Run untrusted scripts in a separate, monitored process with both a timeout and a heap ceiling. The key is to keep the wall-clock timeout and the memory kill on separate receive arms so the two failure modes stay distinguishable:

defmodule SafeLua do
  # ~64 MB, in heap words (8 bytes/word on a 64-bit VM).
  @heap_words 8_000_000
  @timeout_ms 1_000

  def run(lua, source) do
    parent = self()

    # Trap exits so the worker dying — whether it finishes, is killed by
    # the memory ceiling, or we tear it down on timeout — arrives as a
    # message instead of crashing the caller. Restore the flag afterwards.
    prev_trap = Process.flag(:trap_exit, true)

    worker =
      spawn_link(fn ->
        # CRITICAL: include_shared_binaries: true. Without it, max_heap_size
        # counts only the process heap, NOT off-heap reference-counted
        # binaries (>64 bytes) — so a binary bomb would slip past the limit.
        # This option requires OTP 27+.
        Process.flag(:max_heap_size, %{
          size: @heap_words,
          kill: true,
          error_logger: false,
          include_shared_binaries: true
        })

        send(parent, {:result, Lua.eval!(lua, source)})
      end)

    try do
      receive do
        {:result, {result, _lua}} ->
          {:ok, result}

        # Worker hit the memory ceiling: max_heap_size kills it with
        # `:killed`, the only abnormal exit we attribute to the limit.
        {:EXIT, ^worker, :killed} ->
          {:error, :memory_limit}

        # Any other abnormal worker exit is an unrelated crash.
        {:EXIT, ^worker, reason} ->
          {:error, reason}
      after
        @timeout_ms ->
          Process.exit(worker, :kill)
          {:error, :timeout}
      end
    after
      Process.flag(:trap_exit, prev_trap)
    end
  end
end

Two details make this robust:

  • Separate receive arms for timeout and :killed. A wall-clock timeout fires the after clause and reports :timeout; a memory kill arrives as {:EXIT, worker, :killed} and reports :memory_limit. The tempting Task.yield(task, @timeout_ms) || Task.shutdown(task, :brutal_kill) shape collapses the two: brutal_kill on a timeout also exits the worker with :killed, so a CPU-bound infinite loop would be mislabeled a memory limit.
  • trap_exit + spawn_link turns the worker's exit into a message the caller can match on, instead of letting the kill propagate and crash the caller. Restoring the previous trap_exit flag in the after block leaves the caller's state untouched.
  • include_shared_binaries: true is what makes the memory ceiling actually work for the binary-allocation attacks. Large Lua strings become off-heap BEAM binaries; without this flag they are not counted toward max_heap_size and the kill never fires.

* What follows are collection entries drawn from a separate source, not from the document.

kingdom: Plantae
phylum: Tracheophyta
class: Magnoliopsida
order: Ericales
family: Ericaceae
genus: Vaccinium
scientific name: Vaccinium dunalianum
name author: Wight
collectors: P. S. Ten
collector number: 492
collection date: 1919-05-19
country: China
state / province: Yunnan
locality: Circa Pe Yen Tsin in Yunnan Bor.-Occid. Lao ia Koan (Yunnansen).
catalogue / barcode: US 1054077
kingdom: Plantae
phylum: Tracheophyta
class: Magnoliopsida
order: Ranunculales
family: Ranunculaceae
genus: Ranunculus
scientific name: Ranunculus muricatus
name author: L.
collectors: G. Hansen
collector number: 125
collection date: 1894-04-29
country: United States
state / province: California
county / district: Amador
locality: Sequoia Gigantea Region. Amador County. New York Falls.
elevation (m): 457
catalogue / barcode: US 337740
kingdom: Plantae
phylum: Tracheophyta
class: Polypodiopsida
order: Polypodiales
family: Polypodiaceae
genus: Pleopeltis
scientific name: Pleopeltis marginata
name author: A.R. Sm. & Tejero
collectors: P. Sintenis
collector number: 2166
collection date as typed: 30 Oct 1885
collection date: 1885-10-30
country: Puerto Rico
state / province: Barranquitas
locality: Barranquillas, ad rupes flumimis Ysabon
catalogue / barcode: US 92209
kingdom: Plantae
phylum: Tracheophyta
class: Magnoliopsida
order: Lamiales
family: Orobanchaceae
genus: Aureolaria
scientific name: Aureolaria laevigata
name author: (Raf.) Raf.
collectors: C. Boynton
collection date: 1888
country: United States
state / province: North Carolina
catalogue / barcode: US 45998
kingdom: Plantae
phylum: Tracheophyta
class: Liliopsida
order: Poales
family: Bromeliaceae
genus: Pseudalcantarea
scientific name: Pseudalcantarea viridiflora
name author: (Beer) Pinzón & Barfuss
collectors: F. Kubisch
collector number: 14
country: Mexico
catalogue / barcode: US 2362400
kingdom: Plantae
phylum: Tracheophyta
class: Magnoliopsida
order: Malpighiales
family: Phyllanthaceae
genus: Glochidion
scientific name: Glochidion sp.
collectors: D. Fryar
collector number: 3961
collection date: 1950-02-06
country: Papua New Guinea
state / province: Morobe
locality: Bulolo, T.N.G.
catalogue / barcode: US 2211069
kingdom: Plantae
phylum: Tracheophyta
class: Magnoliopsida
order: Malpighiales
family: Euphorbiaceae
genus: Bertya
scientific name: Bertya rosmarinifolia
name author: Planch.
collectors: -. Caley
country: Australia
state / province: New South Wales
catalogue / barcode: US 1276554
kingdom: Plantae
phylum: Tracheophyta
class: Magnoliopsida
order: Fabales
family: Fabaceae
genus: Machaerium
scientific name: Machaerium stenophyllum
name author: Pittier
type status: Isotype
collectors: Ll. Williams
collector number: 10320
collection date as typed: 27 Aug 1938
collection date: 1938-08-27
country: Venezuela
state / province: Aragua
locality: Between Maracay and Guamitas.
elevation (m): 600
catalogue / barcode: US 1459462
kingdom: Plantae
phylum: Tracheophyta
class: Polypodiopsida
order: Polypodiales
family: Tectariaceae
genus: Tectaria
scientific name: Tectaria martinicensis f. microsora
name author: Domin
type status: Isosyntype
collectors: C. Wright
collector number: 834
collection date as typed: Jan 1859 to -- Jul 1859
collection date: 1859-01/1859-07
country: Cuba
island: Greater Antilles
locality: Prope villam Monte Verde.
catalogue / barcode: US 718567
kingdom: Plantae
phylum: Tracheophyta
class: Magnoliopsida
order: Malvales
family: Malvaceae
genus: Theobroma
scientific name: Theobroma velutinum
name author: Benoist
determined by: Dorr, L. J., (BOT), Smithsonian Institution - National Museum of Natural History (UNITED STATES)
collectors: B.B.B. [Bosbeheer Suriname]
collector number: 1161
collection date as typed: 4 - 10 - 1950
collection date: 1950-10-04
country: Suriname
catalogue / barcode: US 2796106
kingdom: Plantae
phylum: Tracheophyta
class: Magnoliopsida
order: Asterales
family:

max_heap_size is a backstop, not a precise fence

The heap limit is checked at garbage-collection time, so a single enormous allocation can momentarily exceed it before the kill lands. The VM's built-in per-operation guards (above) are the deterministic defense; max_heap_size catches the accumulation cases they can't see.

Putting it together

A typical configuration for running untrusted scripts combines all three layers — the default sandbox, a call-depth bound, and a process wrapper for time and memory:

lua = Lua.new(max_call_depth: 200)

SafeLua.run(lua, untrusted_source)

The default sandbox blocks the OS/filesystem/loader surface, the built-in guards turn allocation bombs into catchable errors, :max_call_depth bounds recursion, and SafeLua.run/2 bounds wall-clock time and total memory — with the host process surviving every one of those failures.